I have an application that will be deployed at two places. There would be one master and one slave. I have a requirement that some of the requests should be satisfied by slave and others by master.
For this, I am sending login request to master on successful login to slave. I am able to achieve this.

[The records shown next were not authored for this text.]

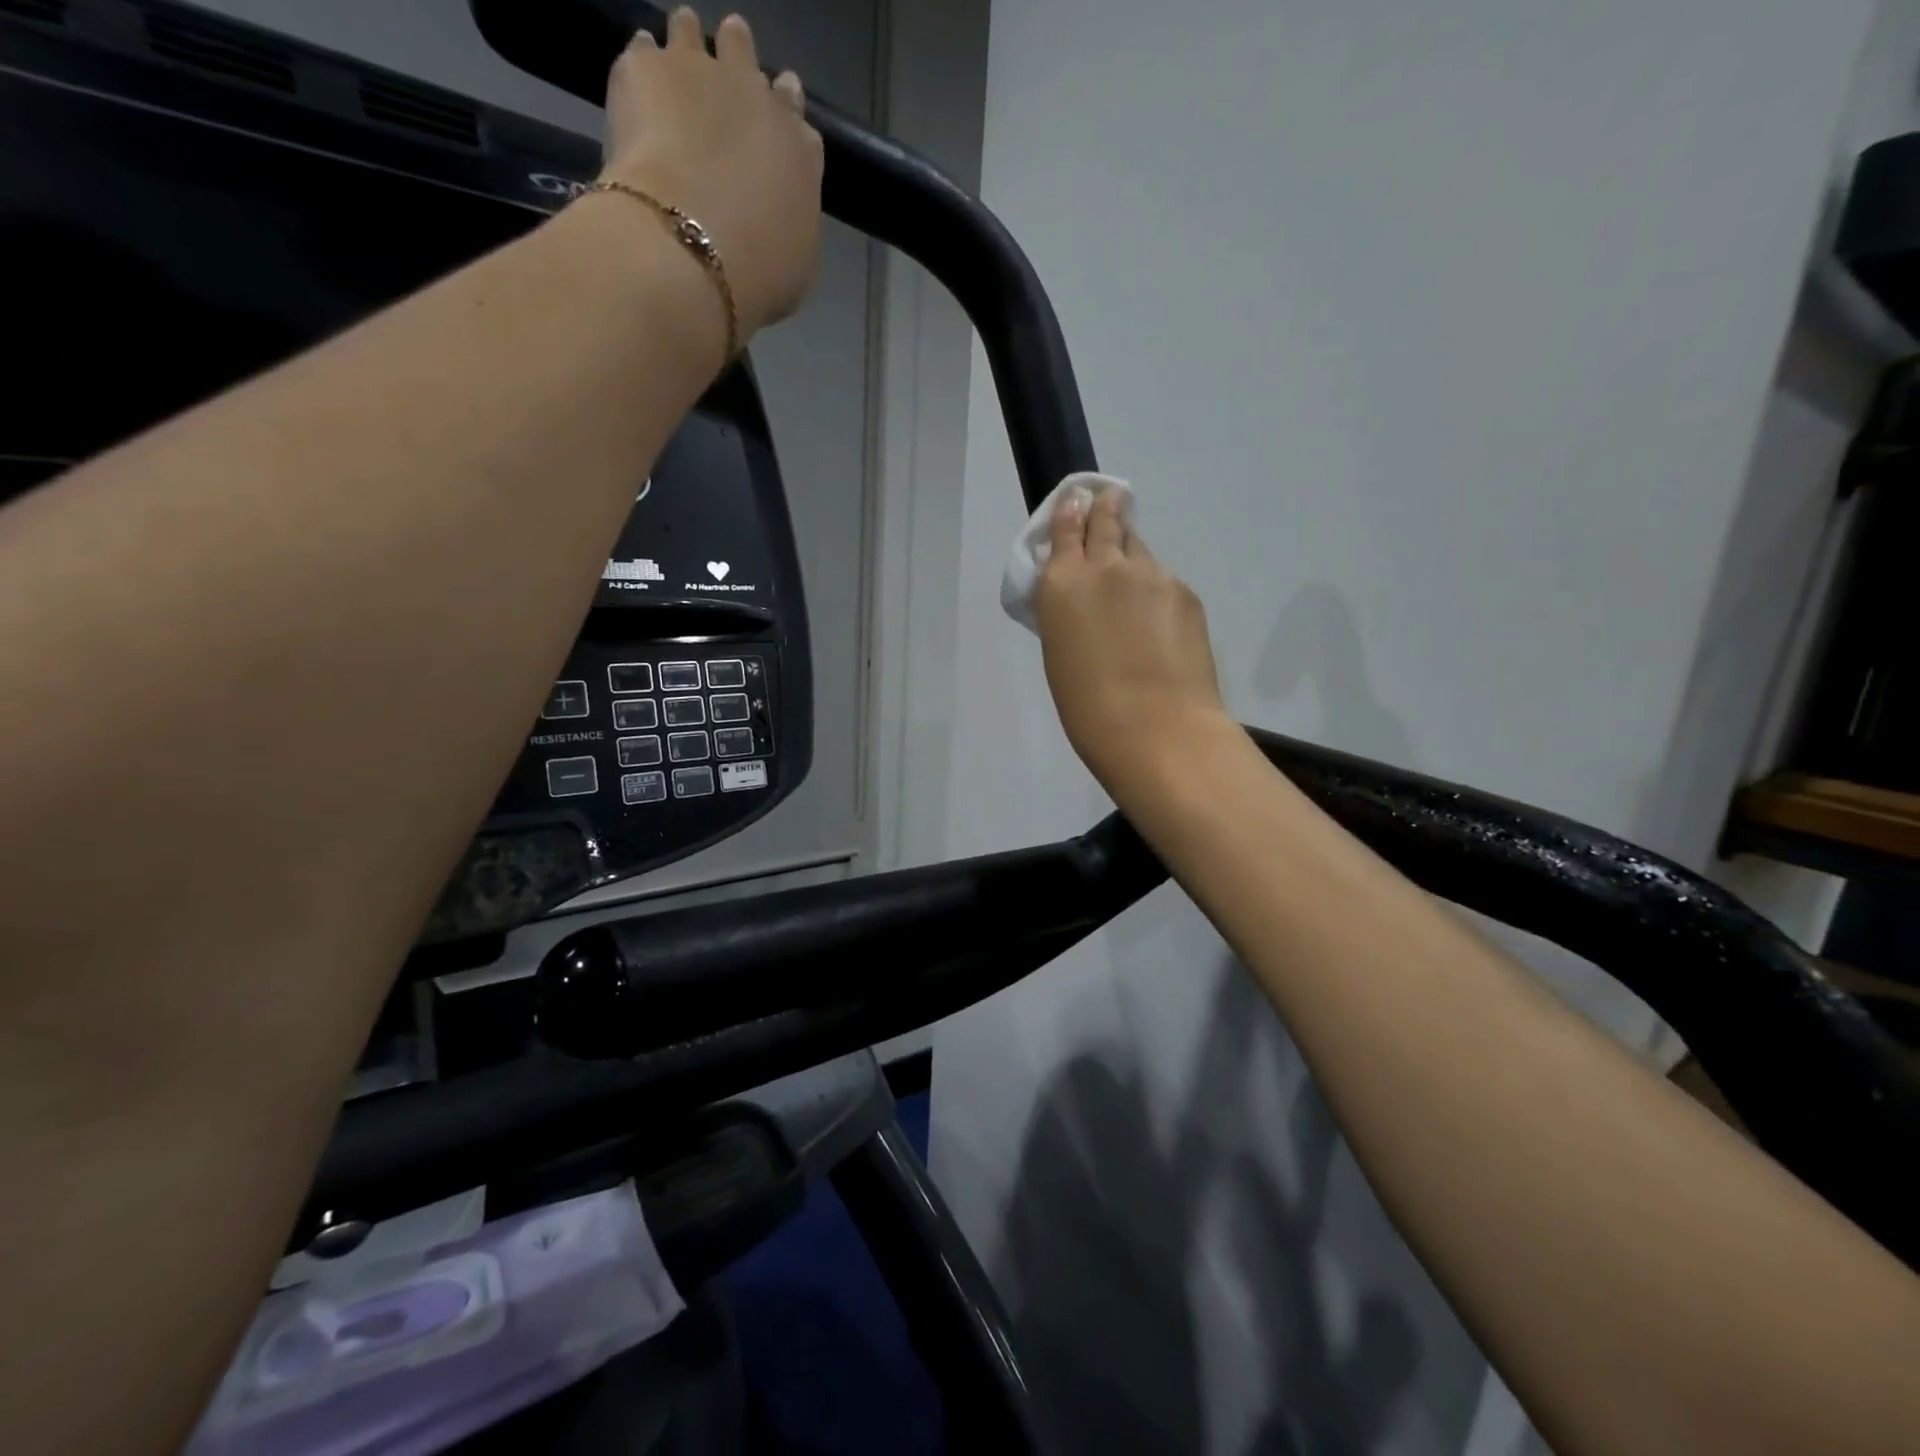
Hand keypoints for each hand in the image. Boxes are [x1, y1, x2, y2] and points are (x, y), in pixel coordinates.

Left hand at [602, 9, 823, 339]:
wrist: (691, 252)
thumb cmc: (757, 274)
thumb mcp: (798, 265)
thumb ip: (792, 222)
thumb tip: (780, 212)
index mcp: (799, 147)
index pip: (793, 107)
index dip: (782, 106)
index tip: (771, 110)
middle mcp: (754, 95)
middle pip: (744, 54)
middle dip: (736, 62)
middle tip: (724, 80)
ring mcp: (698, 72)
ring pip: (690, 32)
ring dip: (686, 42)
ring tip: (675, 67)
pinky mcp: (645, 69)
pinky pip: (642, 51)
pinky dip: (642, 68)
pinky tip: (637, 94)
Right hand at [1036, 488, 1231, 792]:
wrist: (1157, 730)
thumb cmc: (1089, 708)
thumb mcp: (1060, 652)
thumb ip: (1068, 611)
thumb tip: (1082, 596)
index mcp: (1063, 582)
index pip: (1066, 526)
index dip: (1070, 510)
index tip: (1076, 499)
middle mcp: (1106, 566)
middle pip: (1108, 518)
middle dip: (1106, 507)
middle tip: (1109, 500)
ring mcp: (1152, 575)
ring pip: (1139, 549)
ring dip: (1132, 553)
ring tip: (1132, 577)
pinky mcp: (1185, 593)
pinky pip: (1164, 580)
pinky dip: (1156, 589)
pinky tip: (1158, 620)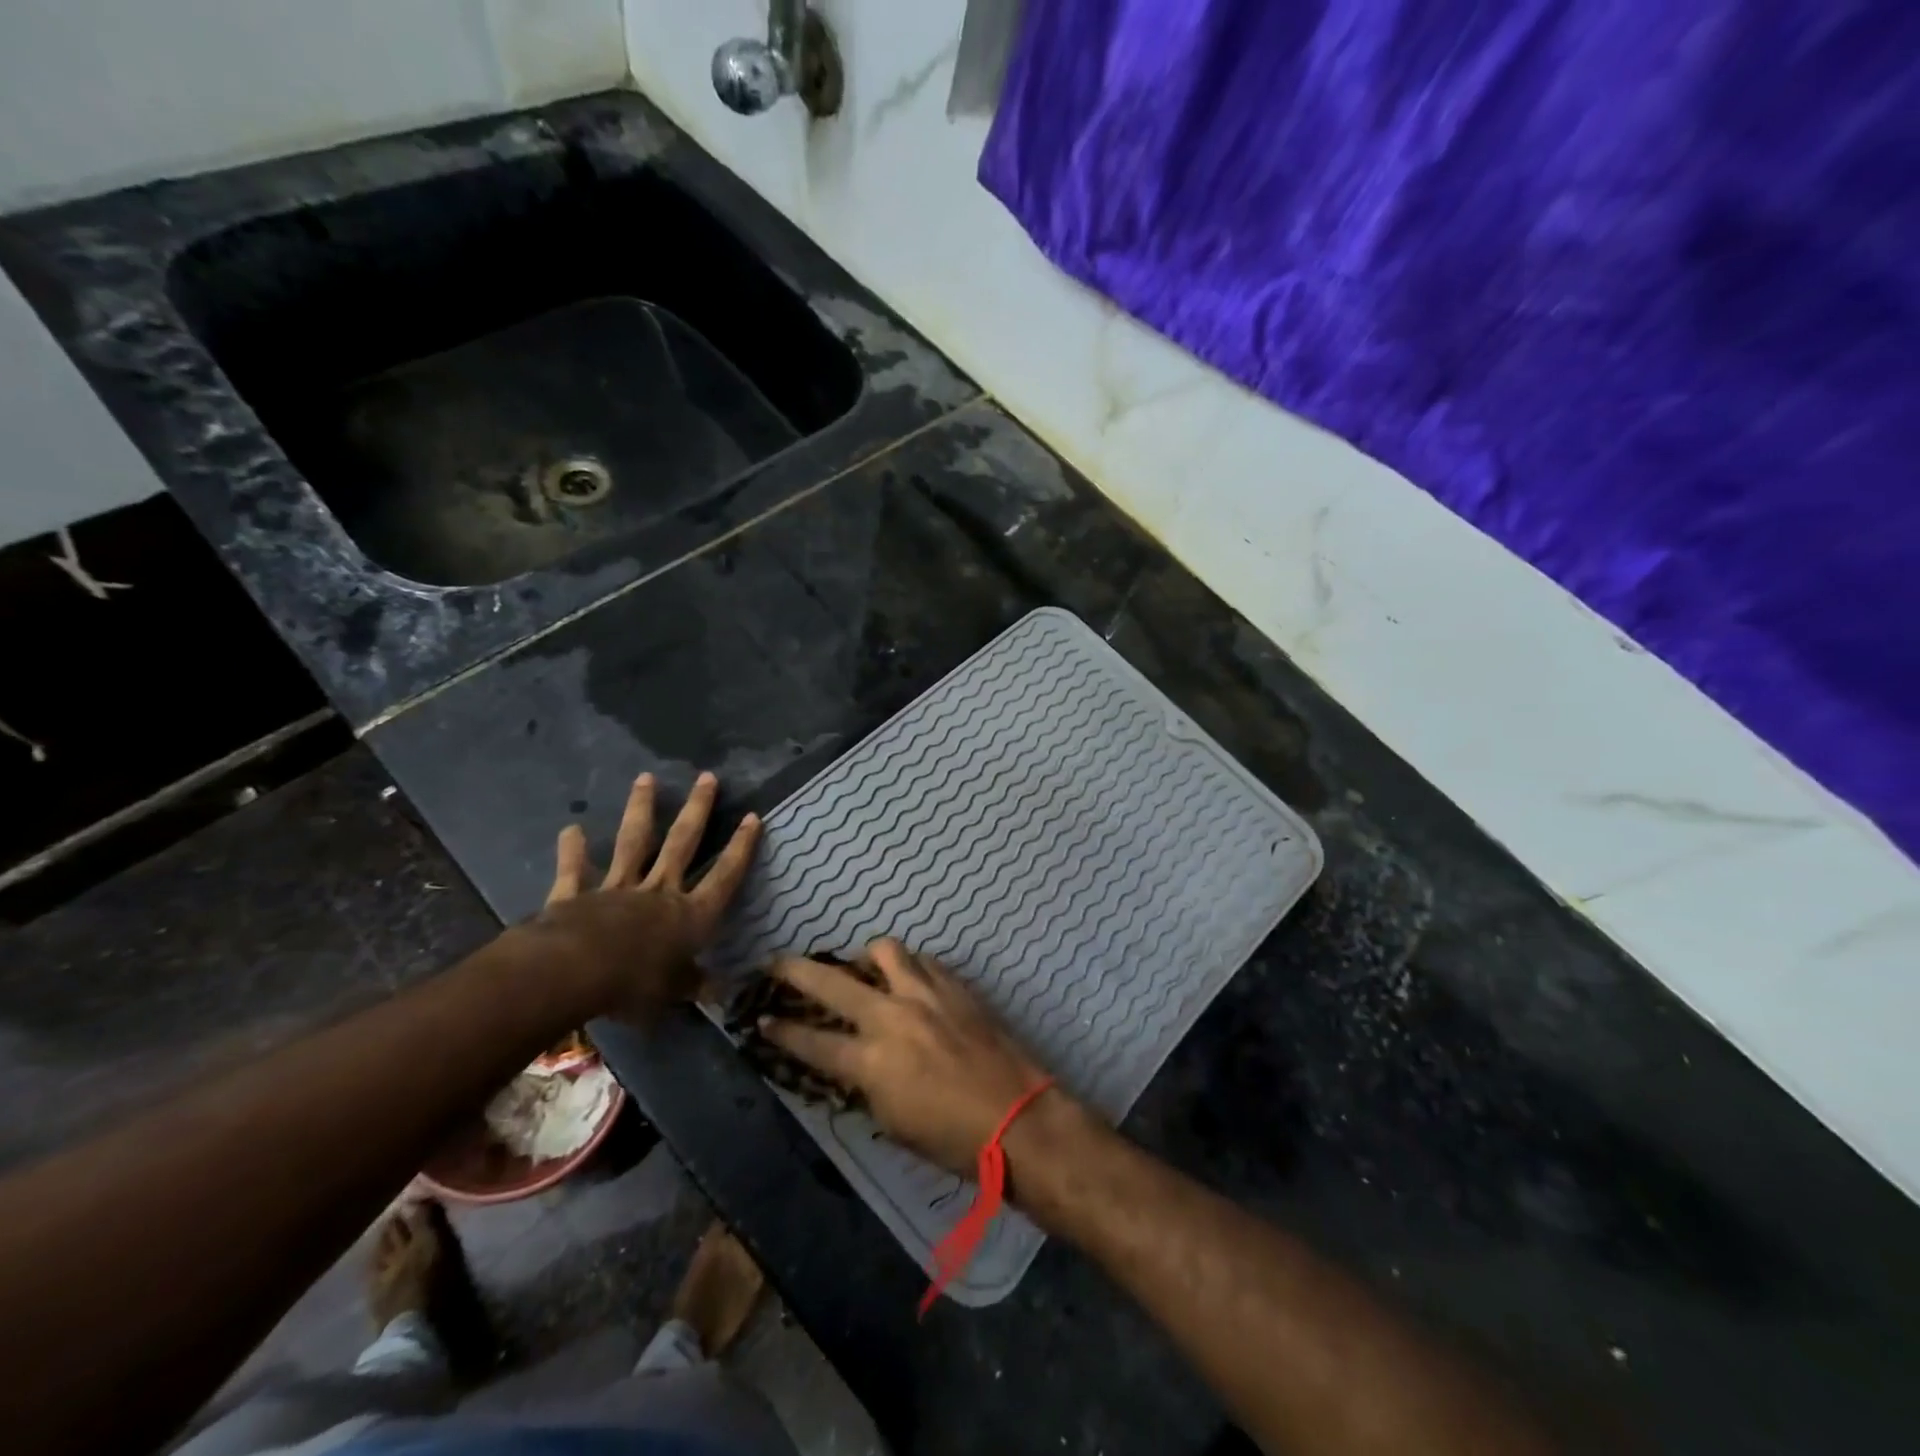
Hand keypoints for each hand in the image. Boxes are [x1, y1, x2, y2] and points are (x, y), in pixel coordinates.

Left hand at [535, 771, 760, 1022]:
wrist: (574, 972)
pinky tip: (570, 828)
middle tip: (707, 777)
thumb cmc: (634, 984)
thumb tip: (720, 991)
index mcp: (690, 915)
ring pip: (634, 843)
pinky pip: (575, 870)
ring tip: (646, 777)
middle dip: (697, 810)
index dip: (741, 848)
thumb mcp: (672, 994)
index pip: (724, 876)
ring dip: (641, 809)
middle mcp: (659, 892)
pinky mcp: (577, 895)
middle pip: (683, 844)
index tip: (753, 817)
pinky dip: (573, 850)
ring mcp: (617, 889)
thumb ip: (693, 986)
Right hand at [760, 940, 1054, 1175]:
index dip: (781, 1031)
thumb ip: (865, 1086)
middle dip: (795, 970)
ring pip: (883, 950)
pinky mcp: (955, 985)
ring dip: (864, 957)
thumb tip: (852, 1064)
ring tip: (861, 968)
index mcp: (871, 1062)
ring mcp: (925, 994)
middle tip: (776, 963)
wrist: (1017, 1118)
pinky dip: (907, 966)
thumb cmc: (952, 1140)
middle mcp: (892, 1017)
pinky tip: (909, 980)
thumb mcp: (893, 1124)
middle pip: (832, 982)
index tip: (761, 1019)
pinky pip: (922, 961)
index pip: (812, 1042)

My problem is, when i try to access any resource from master(request a resource from master originating from slave) after logging in, It is giving unauthorized(401) error.
Login controller:
$http.post('j_spring_security_check', payload, config).success(function(data, textStatus, jqXHR, dataType) {
if ($scope.rememberme) {
var user = {
username: $scope.username,
password: $rootScope.encryptPass($scope.password, true),
rememberme: $scope.rememberme
};
localStorage.setItem('user', JSON.stringify(user));
} else {
localStorage.removeItem('user');
}
$rootScope.pingServer();
$rootScope.retrieveNotificationCount();
$http.post('http://localhost:9090/context/j_spring_security_check',payload, config).success(function(data, textStatus, jqXHR, dataType) {
$rootScope.pingServer();
}).error(function(data, status, headers, config) {
});
});
app.js
rootapp.config(['$httpProvider', function(httpProvider) {
httpProvider.interceptors.push(['$rootScope', function($rootScope) {
return {
request: function(config) {
config.headers = config.headers||{};
config.headers['withCredentials'] = true;
config.headers['useXDomain'] = true;
return config;
}
}
}]);
My server has a filter
#Singleton
public class ResponseCorsFilter implements Filter {
#Override
public void doFilter(ServletRequest servletRequest, ServletResponse servletResponse, FilterChain filterChain) throws IOException, ServletException {
if (servletResponse instanceof HttpServletResponse) {
if (request.getMethod().equals("OPTION") || request.getMethod().equals("OPTIONS")) {
System.out.println("In Options");
if (request.getServletPath().equals("/j_spring_security_check")) {
System.out.println("request path match");
alteredResponse.setStatus(HttpServletResponse.SC_OK);
addHeadersFor200Response(alteredResponse);
return;
}
}
addHeadersFor200Response(alteredResponse);
}
filterChain.doFilter(servletRequest, servletResponse);
}
private void addHeadersFor200Response(HttpServletResponse response) {
response.addHeader("Access-Control-Allow-Origin", "*");
response.addHeader("Access-Control-Allow-Credentials", "true");
response.addHeader("Access-Control-Allow-Methods", "ACL, CANCELUPLOAD, CHECKIN, CHECKOUT, COPY, DELETE, GET, HEAD, LOCK, MKCALENDAR, MKCOL, MOVE, OPTIONS, POST, PROPFIND, PROPPATCH, PUT, REPORT, SEARCH, UNCHECKOUT, UNLOCK, UPDATE, VERSION-CONTROL");
response.addHeader("Access-Control-Allow-Headers", "useXDomain, withCredentials, Overwrite, Destination, Content-Type, Depth, User-Agent, Translate, Range, Content-Range, Timeout, X-File-Size, X-Requested-With, If-Modified-Since, X-File-Name, Cache-Control, Location, Lock-Token, If");
response.addHeader("Access-Control-Expose-Headers", "DAV, content-length, Allow");
response.addHeader("Access-Control-Max-Age", "86400");
}
}
Am I missing anything?
You are incorrectly setting withCredentials as a request header. This is XHR option and should be present directly on the config:
config.withCredentials = true;
This option will enable cookies for your requests. Your requests will be able to include JSESSIONID, thus allowing HTTP session where Spring Security stores information about the authentication.
And as discussed in the chat (see question comments) - be aware that if the two servers are running on the same domain, they will share cookies. That might cause issues (sending incorrect JSESSIONID) so you need to access those servers under different host name.